-- What is asked --
- A) From the VIVA framework page below, transcribe the passage starting with "Virginia's Academic Library" and going on through "conversation and action.".
- B) Answer these questions from the VIVA framework page below.
(i) How does the page describe VIVA?
(ii) On what three qualities are the framework's safe spaces meant to be built?
(iii) What email address should people use to send suggestions and additions?

-- Document section --
Skip to Main Content

VIVA: VIVA Anti-Racist Community Framework

Virginia's Academic Library Consortium

This guide has variable layouts and houses the majority of the "sub" pages for VIVA's website.

 

VIVA Anti-Racist Community Framework 


Purpose

 

The purpose of the VIVA Anti-Racist Community Framework is to inspire anti-racist actions and community in Virginia libraries. With the goal of framing safe spaces built on inclusivity, empathy, and active listening, this resource is not exhaustive; rather it is intended to be a living document, subject to update, change, and challenge. It is hoped that it will be an evolving resource developed and refined by the VIVA community.  This “living framework" can be used to facilitate conversation and action.

  • If you have suggestions and additions to the document please email viva@gmu.edu. 

  • If you are interested in future facilitated discussions with the VIVA community centered on anti-racist actions please fill out this form.

-- Information provided --
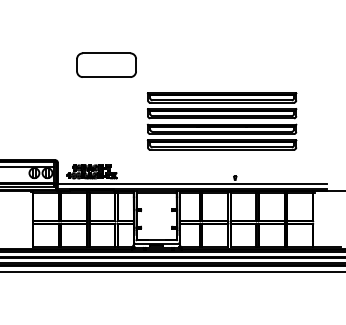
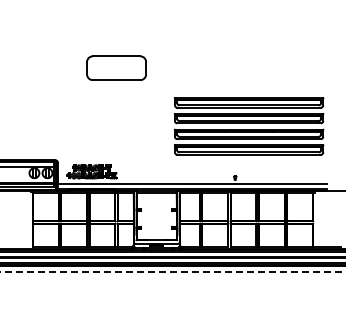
part at (106, 64) position: (106, 64) -> (116, 67)
part at (221, 121) position: (221, 121) -> (248, 126)
line at (173, 271): solid -> dashed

-- Answer list --
- A)
Virginia's Academic Library Consortium

This guide has variable layouts and houses the majority of the "sub" pages for VIVA's website.

 

VIVA Anti-Racist Community Framework 


Purpose

 

The purpose of the VIVA Anti-Racist Community Framework is to inspire anti-racist actions and community in Virginia libraries. With the goal of framing safe spaces built on inclusivity, empathy, and active listening, this resource is not exhaustive; rather it is intended to be a living document, subject to update, change, and challenge. It is hoped that it will be an evolving resource developed and refined by the VIVA community.  This “living framework" can be used to facilitate conversation and action.

- B)
(i) Virginia's Academic Library Consortium
(ii) Inclusivity, empathy, and active listening
(iii) viva@gmu.edu